Dari Limbah Menjadi Inovasi : CLARIASFI UNY Kembangkan Biomaterial Tulang Lele

Mahasiswa program studi Biologi di Universitas Negeri Yogyakarta
·waktu baca 2 menit
Tulisan dari Indra Falen Utomo tidak mewakili pandangan dari redaksi kumparan

Tim Program Kreativitas Mahasiswa bidang Riset Eksakta (PKM-RE) Universitas Negeri Yogyakarta (UNY) melalui CLARIASFI mengembangkan inovasi biomaterial berbasis nano-hidroksiapatit (n-HAp) dari limbah tulang ikan lele sebagai kandidat sistem penghantaran obat antiretroviral untuk HIV gestasional. Tim yang terdiri atas Dwi Rizki Lestari sebagai ketua, Yasmin Aulia Nabila Putri, Faishal Azka Maulana, Indra Falen Utomo, dan Harum Ambarwati Harti berada di bawah bimbingan Dr. Mona Sari, S.Pd., M.Sc. Penelitian dilaksanakan di Laboratorium Biomaterial, Fakultas Matematika dan Ilmu Pengetahuan Alam, Departemen Pendidikan Fisika UNY serta Laboratorium Mikrobiologi, Fakultas Kedokteran UNY.
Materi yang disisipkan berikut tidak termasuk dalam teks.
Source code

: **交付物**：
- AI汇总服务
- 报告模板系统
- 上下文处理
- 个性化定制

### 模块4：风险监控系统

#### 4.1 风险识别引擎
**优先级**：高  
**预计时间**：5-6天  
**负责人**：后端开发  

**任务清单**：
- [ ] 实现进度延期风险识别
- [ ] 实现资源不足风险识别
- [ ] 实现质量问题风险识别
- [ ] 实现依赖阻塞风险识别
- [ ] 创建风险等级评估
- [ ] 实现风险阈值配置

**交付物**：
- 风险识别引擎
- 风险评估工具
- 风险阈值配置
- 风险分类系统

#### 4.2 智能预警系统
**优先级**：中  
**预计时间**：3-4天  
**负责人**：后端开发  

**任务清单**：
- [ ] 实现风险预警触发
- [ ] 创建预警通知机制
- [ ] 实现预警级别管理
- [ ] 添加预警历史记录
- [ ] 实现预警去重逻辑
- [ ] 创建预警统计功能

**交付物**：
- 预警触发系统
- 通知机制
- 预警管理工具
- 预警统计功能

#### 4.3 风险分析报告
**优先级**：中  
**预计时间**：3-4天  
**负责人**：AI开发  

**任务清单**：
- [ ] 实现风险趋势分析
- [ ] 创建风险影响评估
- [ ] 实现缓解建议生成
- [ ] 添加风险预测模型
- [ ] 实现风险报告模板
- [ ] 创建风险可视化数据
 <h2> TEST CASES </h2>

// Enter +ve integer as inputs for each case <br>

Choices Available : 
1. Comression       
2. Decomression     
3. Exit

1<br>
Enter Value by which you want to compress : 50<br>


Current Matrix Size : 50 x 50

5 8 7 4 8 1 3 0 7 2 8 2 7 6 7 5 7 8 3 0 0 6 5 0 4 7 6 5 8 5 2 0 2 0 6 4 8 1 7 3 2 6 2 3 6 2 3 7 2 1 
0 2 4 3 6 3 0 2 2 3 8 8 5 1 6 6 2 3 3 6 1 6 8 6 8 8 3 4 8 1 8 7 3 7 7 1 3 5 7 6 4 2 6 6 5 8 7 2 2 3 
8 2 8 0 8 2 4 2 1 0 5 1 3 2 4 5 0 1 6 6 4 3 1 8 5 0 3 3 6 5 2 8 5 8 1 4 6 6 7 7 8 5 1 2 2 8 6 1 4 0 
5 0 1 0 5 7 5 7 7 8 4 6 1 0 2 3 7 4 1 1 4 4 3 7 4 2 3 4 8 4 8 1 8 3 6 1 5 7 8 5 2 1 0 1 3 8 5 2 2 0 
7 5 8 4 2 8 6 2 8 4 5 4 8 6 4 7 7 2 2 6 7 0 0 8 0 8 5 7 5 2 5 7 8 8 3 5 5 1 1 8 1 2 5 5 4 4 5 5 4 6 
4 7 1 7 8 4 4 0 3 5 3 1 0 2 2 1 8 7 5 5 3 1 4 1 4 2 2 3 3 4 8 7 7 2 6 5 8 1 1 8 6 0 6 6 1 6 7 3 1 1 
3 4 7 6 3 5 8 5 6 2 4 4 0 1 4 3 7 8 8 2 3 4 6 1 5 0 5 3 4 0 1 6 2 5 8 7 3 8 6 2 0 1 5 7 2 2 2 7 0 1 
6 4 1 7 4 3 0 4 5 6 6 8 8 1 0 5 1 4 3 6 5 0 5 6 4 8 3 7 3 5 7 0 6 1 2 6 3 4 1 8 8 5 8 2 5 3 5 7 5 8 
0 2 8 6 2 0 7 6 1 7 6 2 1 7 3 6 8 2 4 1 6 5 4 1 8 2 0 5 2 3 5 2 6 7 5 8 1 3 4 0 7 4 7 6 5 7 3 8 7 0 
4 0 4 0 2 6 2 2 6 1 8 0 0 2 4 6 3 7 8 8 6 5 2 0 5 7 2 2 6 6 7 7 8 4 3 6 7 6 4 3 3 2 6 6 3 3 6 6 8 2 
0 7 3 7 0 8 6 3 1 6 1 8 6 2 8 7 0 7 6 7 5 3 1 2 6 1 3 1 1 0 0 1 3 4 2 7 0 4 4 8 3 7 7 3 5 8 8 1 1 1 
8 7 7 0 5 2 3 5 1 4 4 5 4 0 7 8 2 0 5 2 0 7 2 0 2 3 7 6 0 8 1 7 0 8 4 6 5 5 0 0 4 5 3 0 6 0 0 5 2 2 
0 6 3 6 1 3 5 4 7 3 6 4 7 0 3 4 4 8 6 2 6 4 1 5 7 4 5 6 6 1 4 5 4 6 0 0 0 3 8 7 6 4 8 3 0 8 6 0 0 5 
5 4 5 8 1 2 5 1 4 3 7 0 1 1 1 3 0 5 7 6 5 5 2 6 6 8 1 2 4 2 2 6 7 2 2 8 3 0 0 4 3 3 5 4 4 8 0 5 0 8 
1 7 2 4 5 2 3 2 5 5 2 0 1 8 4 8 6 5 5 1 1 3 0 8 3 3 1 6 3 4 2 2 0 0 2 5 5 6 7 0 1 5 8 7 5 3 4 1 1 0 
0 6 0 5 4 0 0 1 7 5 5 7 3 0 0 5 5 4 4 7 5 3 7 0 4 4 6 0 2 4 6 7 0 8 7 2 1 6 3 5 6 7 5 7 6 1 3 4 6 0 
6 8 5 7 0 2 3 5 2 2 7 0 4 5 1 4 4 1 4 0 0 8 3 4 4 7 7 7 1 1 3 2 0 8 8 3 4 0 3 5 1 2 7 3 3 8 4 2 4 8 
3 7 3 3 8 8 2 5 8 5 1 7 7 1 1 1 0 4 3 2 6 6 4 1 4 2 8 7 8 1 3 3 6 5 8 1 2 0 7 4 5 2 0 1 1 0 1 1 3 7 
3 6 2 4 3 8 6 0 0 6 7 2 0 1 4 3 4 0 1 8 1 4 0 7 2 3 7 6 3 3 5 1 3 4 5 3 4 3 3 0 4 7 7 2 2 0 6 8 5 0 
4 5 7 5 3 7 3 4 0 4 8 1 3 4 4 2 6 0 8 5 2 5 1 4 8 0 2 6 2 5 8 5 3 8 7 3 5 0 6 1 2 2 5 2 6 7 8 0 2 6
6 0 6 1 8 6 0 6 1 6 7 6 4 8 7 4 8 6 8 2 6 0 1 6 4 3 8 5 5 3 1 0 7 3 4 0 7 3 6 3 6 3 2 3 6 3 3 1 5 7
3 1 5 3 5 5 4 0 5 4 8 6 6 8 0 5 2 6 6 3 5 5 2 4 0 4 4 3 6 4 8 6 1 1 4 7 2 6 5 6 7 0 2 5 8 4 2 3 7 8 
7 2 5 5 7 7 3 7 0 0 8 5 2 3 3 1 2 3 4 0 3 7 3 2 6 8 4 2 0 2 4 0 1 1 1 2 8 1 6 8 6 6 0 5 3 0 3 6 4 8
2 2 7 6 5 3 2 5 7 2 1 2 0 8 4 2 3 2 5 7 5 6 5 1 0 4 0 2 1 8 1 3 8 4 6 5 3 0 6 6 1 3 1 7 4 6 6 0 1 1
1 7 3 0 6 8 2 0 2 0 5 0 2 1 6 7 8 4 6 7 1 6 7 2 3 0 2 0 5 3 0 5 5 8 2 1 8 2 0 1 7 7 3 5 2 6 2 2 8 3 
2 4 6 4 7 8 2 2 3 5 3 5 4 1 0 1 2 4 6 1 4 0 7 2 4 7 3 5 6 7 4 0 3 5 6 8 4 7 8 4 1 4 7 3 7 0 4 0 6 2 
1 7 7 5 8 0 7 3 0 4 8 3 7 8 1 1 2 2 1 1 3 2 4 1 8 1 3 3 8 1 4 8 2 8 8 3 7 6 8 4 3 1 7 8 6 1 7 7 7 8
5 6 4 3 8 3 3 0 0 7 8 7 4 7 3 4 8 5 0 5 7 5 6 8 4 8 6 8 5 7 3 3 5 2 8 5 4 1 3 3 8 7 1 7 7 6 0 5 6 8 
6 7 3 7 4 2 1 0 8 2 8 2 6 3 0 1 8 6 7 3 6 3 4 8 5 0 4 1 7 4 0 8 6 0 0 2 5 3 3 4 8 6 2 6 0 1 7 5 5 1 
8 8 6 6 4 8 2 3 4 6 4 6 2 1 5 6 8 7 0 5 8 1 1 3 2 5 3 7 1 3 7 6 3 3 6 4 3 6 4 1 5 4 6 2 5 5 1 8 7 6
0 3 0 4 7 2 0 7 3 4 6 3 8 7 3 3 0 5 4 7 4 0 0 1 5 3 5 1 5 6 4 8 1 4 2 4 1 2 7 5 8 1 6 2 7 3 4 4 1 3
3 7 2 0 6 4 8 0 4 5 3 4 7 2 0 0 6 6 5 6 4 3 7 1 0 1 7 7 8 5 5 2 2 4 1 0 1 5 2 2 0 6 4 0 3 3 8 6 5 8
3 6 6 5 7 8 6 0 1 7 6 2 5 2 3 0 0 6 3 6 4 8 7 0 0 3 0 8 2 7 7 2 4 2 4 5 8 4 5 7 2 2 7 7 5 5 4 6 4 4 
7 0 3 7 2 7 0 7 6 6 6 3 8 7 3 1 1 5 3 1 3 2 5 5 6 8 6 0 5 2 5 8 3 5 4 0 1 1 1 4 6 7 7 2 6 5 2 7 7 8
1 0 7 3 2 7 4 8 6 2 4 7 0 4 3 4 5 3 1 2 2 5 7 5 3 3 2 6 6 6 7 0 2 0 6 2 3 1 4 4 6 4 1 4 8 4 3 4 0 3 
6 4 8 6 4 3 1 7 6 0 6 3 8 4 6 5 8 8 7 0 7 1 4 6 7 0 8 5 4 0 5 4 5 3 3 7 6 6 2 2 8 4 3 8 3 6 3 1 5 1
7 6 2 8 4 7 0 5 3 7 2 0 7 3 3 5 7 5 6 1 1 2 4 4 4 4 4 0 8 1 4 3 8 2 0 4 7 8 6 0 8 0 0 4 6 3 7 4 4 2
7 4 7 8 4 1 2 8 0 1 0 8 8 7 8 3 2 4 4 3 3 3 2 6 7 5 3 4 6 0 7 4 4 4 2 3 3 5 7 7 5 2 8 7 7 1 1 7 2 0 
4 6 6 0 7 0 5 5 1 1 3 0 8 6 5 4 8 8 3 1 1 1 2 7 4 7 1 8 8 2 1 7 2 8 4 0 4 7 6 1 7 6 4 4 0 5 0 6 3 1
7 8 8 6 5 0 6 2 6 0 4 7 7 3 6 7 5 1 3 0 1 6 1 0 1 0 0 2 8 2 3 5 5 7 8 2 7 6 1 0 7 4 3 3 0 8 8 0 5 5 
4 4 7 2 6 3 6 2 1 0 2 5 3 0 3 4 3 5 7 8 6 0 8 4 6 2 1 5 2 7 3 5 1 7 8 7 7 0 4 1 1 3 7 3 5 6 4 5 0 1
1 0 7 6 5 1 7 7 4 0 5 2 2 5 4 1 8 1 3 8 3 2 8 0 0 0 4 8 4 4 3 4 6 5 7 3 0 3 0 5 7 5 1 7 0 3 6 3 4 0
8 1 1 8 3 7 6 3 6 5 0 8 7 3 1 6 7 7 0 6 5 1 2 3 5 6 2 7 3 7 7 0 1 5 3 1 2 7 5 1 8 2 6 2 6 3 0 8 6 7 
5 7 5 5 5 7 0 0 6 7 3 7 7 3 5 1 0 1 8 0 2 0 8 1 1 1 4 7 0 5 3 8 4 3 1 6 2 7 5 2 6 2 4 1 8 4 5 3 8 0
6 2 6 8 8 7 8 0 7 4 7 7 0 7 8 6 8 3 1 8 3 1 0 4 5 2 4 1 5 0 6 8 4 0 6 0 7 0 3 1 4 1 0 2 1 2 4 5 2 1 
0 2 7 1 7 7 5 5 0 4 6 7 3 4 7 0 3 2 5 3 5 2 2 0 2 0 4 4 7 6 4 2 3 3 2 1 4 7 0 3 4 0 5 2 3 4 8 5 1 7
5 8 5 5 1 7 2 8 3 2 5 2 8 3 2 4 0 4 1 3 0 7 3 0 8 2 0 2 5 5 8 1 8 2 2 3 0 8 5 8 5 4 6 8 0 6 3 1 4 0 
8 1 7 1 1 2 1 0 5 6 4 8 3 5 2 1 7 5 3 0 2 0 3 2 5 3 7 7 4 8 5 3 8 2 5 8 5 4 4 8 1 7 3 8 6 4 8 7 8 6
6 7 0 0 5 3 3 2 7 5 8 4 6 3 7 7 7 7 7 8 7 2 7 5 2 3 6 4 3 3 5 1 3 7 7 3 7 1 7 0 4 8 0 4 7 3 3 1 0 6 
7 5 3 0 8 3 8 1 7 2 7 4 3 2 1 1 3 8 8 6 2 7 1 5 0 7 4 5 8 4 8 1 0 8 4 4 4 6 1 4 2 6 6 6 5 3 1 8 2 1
Penelitian diawali dengan koordinasi tim, studi literatur, serta persiapan alat dan bahan, kemudian dilanjutkan dengan preparasi limbah tulang ikan lele sebagai bahan dasar sintesis n-HAp. Material hasil sintesis selanjutnya dikombinasikan dengan polimer biodegradable PLGA dan dikembangkan dalam sistem In Situ Forming Implant (ISFI) untuk mendukung pelepasan obat secara terkendali.
Tahapan penelitian dilanjutkan dengan karakterisasi fisikokimia material dan pengujian pelepasan obat secara in vitro menggunakan UV-Vis. Seluruh rangkaian dilakukan melalui kegiatan laboratorium, pengumpulan data, analisis, serta evaluasi bersama dosen pembimbing.
Hasil penelitian menunjukkan bahwa variasi PLGA 15 wt% memiliki performa paling optimal sebagai kandidat implant pelepasan obat. Hasil tersebut sekaligus menjawab tujuan penelitian dalam mengembangkan biomaterial berbasis n-HAp dari limbah tulang ikan lele yang dikombinasikan dengan PLGA sebagai kandidat sistem penghantaran obat dengan pelepasan terkendali. Ke depan, hasil penelitian ini diharapkan dapat menjadi langkah awal dalam pemanfaatan limbah tulang ikan lele sebagai biomaterial bernilai tambah serta mendukung pengembangan sistem penghantaran obat untuk terapi HIV gestasional.